ここでセグメンテーション違反が発生します。

extractionResult = lzo1x_decompress(out, LZO_OUT_CHUNK, in, &new_length, NULL);

セグメンテーション違反を引き起こしているこのアプローチの何が問題なのですか?

今回はコードを省略していないことを願っています。さらに情報を追加する必要がある場合は、お気軽にお知らせください。アドバイスをいただきありがとうございます。

score 2 · Accepted Answer

独立したブロックを圧縮しています。LZO デコンプレッサは圧縮データのバイト長を必要とします。これは、EOF をデコードするときに、すべての入力バイトを消費したかどうかを確認し (消費していない場合はエラーを返す)、圧縮された各チャンクの長さも格納する必要があるためです。 . したがって、より複雑なファイル形式が必要になります。例えば：

# compressing, in python-like pseudocode
ifile = open("data", "rb")
ofile = open("data.mylzo", "wb")
input, input_len = ifile.read(65536)
while input_len > 0:
  compressed, compressed_len = lzo1x(input, input_len)
  compressed_len -= 1 # store len-1 of next block
  if compressed_len < 65536 - 1:
    ofile.write(compressed_len & 255) # be sure of endianess in file formats!
    ofile.write(compressed_len >> 8)
    ofile.write(compressed)
  else:
    ofile.write(255) # incompressible block stored it as-is (saves space & time).
    ofile.write(255)
    ofile.write(input)
  input, input_len = ifile.read(65536)
ofile.close()
ifile.close()

# decompressing, in python-like pseudocode
ifile = open("data.mylzo", "rb")
ofile = open("data", "wb")
compressed_len_s = ifile.read(2)
while len(compressed_len_s) == 2:
  compressed_len = (compressed_len_s[0] | (compressed_len_s[1] << 8)) + 1
  if compressed_len == 65536:
    ofile.write(ifile.read(65536)) # this can be done without copying
  else:
    compressed = ifile.read(compressed_len)
    decompressed = lzo1x_decompress(compressed, compressed_len)
    ofile.write(decompressed)
  compressed_len_s = ifile.read(2)
ofile.close()
ifile.close()

スキップせずにチャンクを解凍できるようにしたい場合 (並列アクセスまたはランダムアクセスでの解凍のいずれか)、圧縮されたチャンクの長さを最初のチャンクの前に配置する必要があります。それらの前にチャンクの数を付けます。

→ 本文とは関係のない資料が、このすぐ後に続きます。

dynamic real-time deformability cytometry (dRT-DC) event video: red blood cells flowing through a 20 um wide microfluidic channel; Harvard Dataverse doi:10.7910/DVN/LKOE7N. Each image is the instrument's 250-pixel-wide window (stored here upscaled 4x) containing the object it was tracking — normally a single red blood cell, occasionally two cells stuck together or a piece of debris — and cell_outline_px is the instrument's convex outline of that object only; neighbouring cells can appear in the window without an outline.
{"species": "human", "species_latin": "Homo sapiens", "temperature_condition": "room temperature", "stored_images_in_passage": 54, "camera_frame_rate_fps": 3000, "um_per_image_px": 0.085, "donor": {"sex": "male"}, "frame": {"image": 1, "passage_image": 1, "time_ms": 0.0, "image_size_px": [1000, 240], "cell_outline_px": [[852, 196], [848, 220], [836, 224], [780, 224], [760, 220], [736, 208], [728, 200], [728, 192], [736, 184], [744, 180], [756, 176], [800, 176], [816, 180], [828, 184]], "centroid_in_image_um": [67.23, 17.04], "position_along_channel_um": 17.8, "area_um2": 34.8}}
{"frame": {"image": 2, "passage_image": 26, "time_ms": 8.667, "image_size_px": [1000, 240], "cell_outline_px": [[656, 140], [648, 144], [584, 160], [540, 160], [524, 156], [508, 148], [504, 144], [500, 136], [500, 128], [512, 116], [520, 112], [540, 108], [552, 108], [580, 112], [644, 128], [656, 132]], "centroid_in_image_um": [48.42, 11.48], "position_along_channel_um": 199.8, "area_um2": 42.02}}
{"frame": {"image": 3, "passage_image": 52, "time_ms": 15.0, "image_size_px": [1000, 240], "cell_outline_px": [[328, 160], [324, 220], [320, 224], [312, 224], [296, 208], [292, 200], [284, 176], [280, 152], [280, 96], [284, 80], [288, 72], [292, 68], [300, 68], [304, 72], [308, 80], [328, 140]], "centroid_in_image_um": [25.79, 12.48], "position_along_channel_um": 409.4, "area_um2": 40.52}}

最後のチャンクは 64k より短く、圧縮できない可能性がありますが、完全な 64k ブロックのみがそのまま保存されるため、圧縮されていない形式よりも長くても、圧縮形式を保存します。ファイル全体が 64k より短い場合は、サイズが大きくなります。

score 1 · Accepted Answer

あなたが与えたコードはコンパイルされません（さまざまな場所などではなく=、#defines;で誤っています）。しかし：inFilePtrinFnPtr

圧縮する場合、によって返される実際のデータ量は考慮されてfread()いません。これは、よりも少ない可能性がありますLZO_IN_CHUNK。
```
compressionResult = lzo1x_1_compress(in, LZO_IN_CHUNK, out, &out_len, wrkmem);
```
おそらくあるはずです
```
compressionResult = lzo1x_1_compress(in, inResult, out, &out_len, wrkmem);
```
(これが問題になる可能性は低いですが、ファイルの最後に偽のジャンクが追加されます。)
解凍すると、同様の問題が発生し、 in / out 引数が逆になり、セグメンテーション違反の原因になる可能性があります。
```
extractionResult = lzo1x_decompress(out, LZO_OUT_CHUNK, in, &new_length, NULL);
```
おそらくあるはずです
```
extractionResult = lzo1x_decompress(in, inResult, out, &new_length, NULL);
```

c - LZO をファイル ストリームで動作させるにはどうすればよいですか?

3 に答える 3

Related

Reference

c - LZO をファイルストリームで動作させるにはどうすればよいですか?